**Extract**
··········
Real Estate in Brooklyn, January 2014

Alex Bleeker lays it all out there in Guitar Center. “People are going to say it forever, but we’re not trying to make the soundtrack to your summer,” the bearded 27-year-old bassist and New Jersey native says while noodling on a six-string he plucked from the wall. “Our brand is that we have no brand. We’re literally just, like, the dudes you know from down the street in high school who would play in a band together.”

The “we” Bleeker is referring to would be Real Estate, the band he co-founded roughly five-and-a-half years ago with two of his high-school friends, singer-guitarist Martin Courtney and guitarist Matt Mondanile. Courtney, 28, is quietly admiring the rainbow of polished guitars hanging above. This particular Guitar Center, situated on the lowest level of Brooklyn’s Atlantic Terminal Mall, is not the same outlet that they would frequent as teenagers in the Garden State. But it’s also not unlike that old haunt, which the trio would visit after getting high, just before hitting up the nearby Wendy’s.

Right now, on this slate-gray January afternoon, Mondanile is nowhere in sight, as he’s searching for a parking spot. He’s been traveling separately from the rest of Real Estate all day, driving himself around Brooklyn while Bleeker chauffeurs the others in a beaten-down Ram 2500 van nicknamed “Reality.” (“The joke is, ‘Well, back to Reality,'” Bleeker says.) The quintet’s two newest members — drummer Jackson Pollis, 24, and keyboardist Matt Kallman, 32 — orbit around Courtney and Bleeker, who is still strumming an unplugged electric while trying to pinpoint Real Estate’s appeal.
··········
**Given records**
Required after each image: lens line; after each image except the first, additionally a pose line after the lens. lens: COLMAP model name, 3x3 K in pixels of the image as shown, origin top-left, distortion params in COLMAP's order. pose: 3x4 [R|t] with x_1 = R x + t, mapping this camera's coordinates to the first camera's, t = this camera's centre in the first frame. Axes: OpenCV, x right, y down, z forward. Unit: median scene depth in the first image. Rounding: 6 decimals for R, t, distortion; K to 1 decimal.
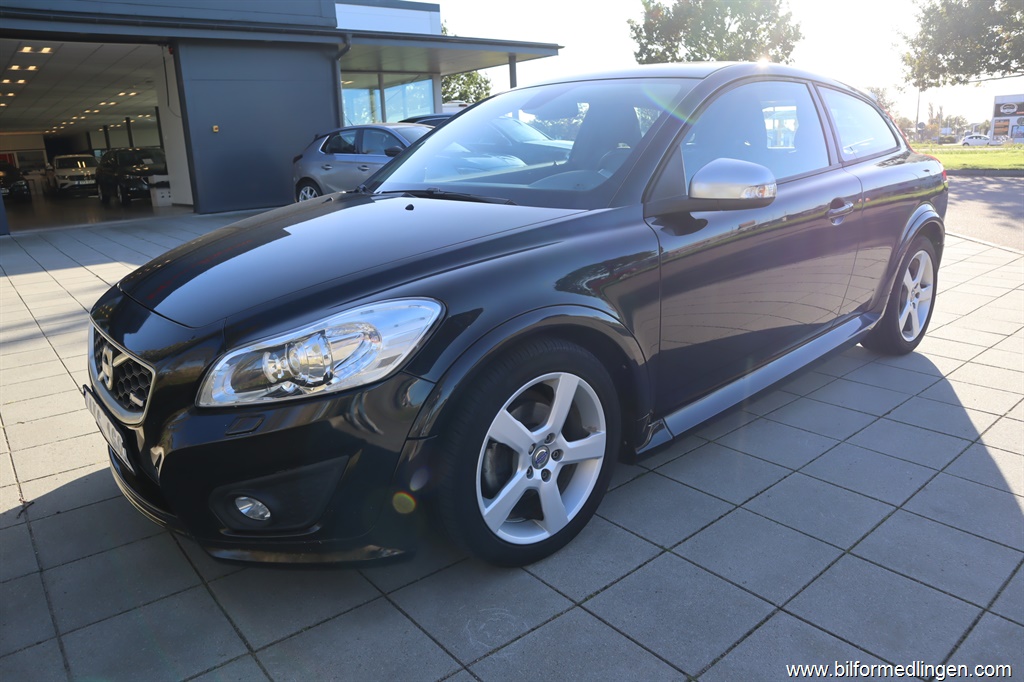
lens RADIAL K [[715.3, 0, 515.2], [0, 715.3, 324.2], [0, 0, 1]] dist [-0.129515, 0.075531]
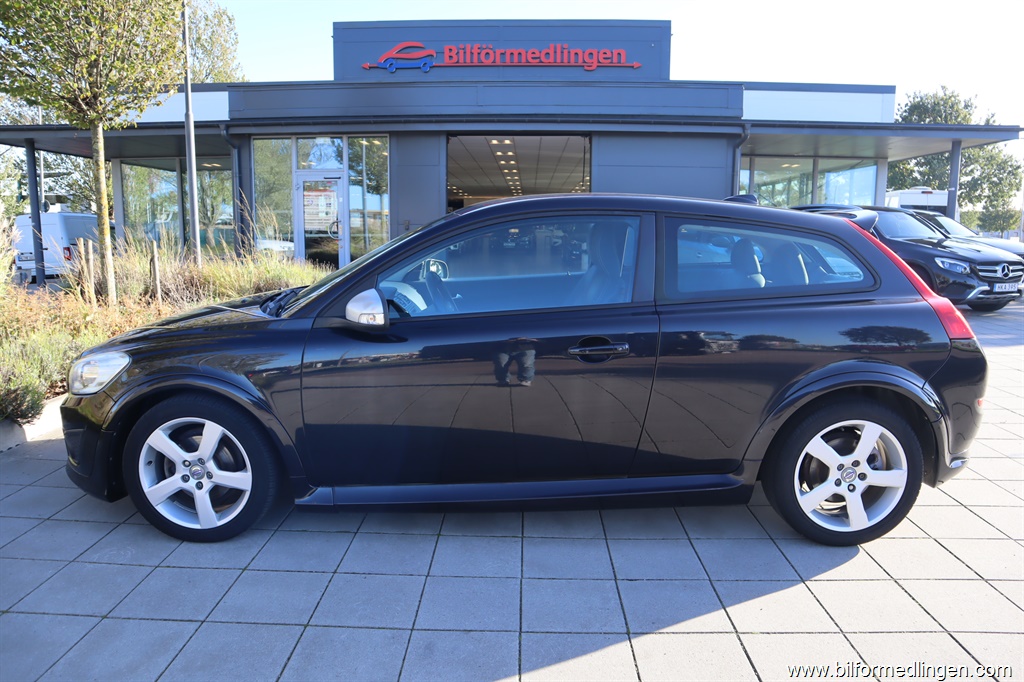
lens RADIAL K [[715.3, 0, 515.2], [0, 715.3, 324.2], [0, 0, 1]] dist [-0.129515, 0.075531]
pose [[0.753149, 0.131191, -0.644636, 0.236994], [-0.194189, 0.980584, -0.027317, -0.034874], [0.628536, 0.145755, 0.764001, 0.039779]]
··········
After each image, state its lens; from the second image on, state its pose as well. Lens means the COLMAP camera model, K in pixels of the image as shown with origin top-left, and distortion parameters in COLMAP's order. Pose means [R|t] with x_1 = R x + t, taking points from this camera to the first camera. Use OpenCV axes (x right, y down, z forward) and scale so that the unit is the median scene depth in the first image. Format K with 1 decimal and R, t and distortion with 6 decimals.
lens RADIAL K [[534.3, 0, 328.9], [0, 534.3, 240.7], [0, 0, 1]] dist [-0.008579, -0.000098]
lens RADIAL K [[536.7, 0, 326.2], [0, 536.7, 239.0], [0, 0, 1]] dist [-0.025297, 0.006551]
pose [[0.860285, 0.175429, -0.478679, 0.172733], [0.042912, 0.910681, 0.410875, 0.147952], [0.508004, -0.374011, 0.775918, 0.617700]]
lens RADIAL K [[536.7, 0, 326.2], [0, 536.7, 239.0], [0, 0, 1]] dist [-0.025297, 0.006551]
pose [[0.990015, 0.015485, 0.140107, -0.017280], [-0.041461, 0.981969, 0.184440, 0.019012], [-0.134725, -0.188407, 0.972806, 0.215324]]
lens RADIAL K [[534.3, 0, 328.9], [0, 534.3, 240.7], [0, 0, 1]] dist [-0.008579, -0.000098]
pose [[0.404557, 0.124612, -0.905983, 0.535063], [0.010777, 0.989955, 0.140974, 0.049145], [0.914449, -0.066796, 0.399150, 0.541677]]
··········
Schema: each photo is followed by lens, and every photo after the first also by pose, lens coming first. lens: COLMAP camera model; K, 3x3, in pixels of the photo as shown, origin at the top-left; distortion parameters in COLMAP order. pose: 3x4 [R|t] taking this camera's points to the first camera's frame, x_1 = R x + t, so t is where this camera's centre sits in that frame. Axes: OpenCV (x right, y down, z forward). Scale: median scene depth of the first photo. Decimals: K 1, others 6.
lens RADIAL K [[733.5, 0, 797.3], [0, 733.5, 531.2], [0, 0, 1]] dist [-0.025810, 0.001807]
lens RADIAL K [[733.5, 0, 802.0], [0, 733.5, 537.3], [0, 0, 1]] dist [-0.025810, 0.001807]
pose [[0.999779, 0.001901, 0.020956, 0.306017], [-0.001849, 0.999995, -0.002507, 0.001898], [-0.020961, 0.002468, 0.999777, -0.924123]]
··········
**Directions**
A: Name each member of Real Estate mentioned in the extract about the band.
B: Reproduce the passage of the extract about Real Estate from "Right now, on" to "Real Estate’s appeal.".

**Expected responses**
A: Alex Bleeker, Martin Courtney, Matt Mondanile, Jackson Pollis, Matt Kallman

B:
Right now, on this slate-gray January afternoon, Mondanile is nowhere in sight, as he’s searching for a parking spot. He’s been traveling separately from the rest of Real Estate all day, driving himself around Brooklyn while Bleeker chauffeurs the others in a beaten-down Ram 2500 van nicknamed “Reality.” (“The joke is, ‘Well, back to Reality,'” Bleeker says.) The quintet’s two newest members — drummer Jackson Pollis, 24, and keyboardist Matt Kallman, 32 — orbit around Courtney and Bleeker, who is still strumming an unplugged electric while trying to pinpoint Real Estate’s appeal.